| Video Annotation The Scenario
 
  The coach is concerned that though the team has won 9 of its last 10
    games, it has done so on the strength of the field goal kicker. The offense has been
    unable to reliably move the ball once inside the "red zone" --- the area of the
    field inside the opponent's 20 yard line. 
 In preparation for the big game next week, the head coach asks the Video Athletic
    Coordinator (VAC) for some compilation tapes. The tapes should contain every offensive
    play over the last three years in which the ball is within the red zone, it is 2nd or 3rd
    down, there is more than 5 yards to go, and the team executed a running play. Furthermore,
    since he is going to use the tapes to review particular plays with the team, he'd like to
    separate the draw plays from the sweeps from the traps. The VAC types the necessary
    information into the computer, and a short while later hands the coach the separate tapes
    he asked for.
 Football Annotation
 The coaching scenario above is not fiction. Every university
    with a significant football program as well as every professional football team has a
    Video Athletic Coordinator and a video database of all the games played. The video is
    recorded using a camera with a high vantage point that is controlled by a cameraman tasked
    with keeping all the players in the field of view. Using specialized database software,
    the VAC manually annotates every play, recording attributes such as yard line, down, yards
    to go, formation, type of play executed, and result. These descriptions, along with
    timecode information, are used to automatically edit input tapes into the necessary
    compilations.

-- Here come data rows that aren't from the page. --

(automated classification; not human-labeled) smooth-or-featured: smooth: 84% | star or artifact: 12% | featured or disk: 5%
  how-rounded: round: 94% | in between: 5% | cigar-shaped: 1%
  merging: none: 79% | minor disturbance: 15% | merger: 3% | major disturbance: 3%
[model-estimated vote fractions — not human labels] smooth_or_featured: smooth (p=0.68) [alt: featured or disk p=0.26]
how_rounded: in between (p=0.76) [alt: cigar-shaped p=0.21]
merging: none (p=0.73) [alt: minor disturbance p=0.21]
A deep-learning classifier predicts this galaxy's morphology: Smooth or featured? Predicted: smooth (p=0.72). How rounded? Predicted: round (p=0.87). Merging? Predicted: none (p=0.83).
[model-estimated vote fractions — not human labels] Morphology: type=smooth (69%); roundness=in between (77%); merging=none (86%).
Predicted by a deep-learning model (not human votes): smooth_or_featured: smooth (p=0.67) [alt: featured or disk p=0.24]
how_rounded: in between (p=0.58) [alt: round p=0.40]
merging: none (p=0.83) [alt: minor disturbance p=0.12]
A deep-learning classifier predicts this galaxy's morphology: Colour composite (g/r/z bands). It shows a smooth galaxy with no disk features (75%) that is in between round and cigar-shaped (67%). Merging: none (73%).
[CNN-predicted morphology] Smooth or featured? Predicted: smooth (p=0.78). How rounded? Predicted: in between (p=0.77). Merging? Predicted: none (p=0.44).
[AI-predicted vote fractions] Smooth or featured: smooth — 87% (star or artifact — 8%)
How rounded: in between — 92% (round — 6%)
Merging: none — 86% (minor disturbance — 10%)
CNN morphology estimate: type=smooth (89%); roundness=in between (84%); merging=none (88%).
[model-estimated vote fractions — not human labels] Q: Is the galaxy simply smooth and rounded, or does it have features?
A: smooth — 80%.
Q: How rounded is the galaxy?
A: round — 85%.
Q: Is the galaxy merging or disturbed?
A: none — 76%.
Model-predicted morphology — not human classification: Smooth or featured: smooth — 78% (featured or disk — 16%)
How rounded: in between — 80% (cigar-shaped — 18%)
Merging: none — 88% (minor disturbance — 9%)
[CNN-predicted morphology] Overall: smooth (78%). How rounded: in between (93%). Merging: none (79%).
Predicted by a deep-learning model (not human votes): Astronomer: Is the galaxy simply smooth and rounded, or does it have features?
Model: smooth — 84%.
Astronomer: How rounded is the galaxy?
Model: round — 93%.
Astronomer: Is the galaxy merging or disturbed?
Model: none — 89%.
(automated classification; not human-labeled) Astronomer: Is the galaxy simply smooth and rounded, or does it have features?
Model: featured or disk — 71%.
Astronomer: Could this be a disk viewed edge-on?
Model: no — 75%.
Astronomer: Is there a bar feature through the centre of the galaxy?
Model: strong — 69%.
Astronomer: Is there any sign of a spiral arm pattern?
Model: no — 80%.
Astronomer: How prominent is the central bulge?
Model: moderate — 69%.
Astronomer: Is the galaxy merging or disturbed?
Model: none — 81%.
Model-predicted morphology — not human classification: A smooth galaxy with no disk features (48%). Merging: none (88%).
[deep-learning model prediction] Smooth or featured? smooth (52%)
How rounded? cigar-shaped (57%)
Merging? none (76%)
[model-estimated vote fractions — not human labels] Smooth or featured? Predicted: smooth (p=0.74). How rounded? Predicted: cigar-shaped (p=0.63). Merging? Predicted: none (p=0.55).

The NFL has recently converted to using all digital media so that the video
    can be accessed and viewed directly from a computer.
 
 Video Annotation
 
 Video annotation is the task of generating such descriptions.
    It is different than conventional computer vision image understanding in that one is
    primarily interested in what is happening in a scene, as opposed to what is in the scene.
    The goal is to describe the behavior or action that takes place in a manner relevant to
    the domain. In the "football domain," we would like to build a computer system
    that will automatically annotate video automatically or provide a semi-automatic process
    for the VAC.
 
 Video annotation is a problem that will become much more important in the next few years
    as video databases begin to grow and methods must be developed for automatic database
    summary, analysis, and retrieval. Other annotation problems being studied in the Vision
    and Modeling Group of the MIT Media Lab include dance steps and human gesture .
 
 We have chosen to study the automatic annotation of football plays for four reasons: (1)
    football has a known descriptive language, (2), football has a rich set of domain rules
    and domain expectations, (3), football annotation is a real-world problem, and (4) it's
    fun.
 
 
  The
    descriptive language is the football playbook. Players, coaches, and fans have developed a
    categorization system that includes virtually all possible plays . The classification
    problem is difficult, however, because distinctions between play types can be subtle and
    there is a significant amount of variation of player movement between plays within the
    same category. Fortunately, a football game is governed by the rules of the game and
    expected events. These rules and likelihoods must be used to identify the key events in a
    play that can be used to assign the most appropriate play label. 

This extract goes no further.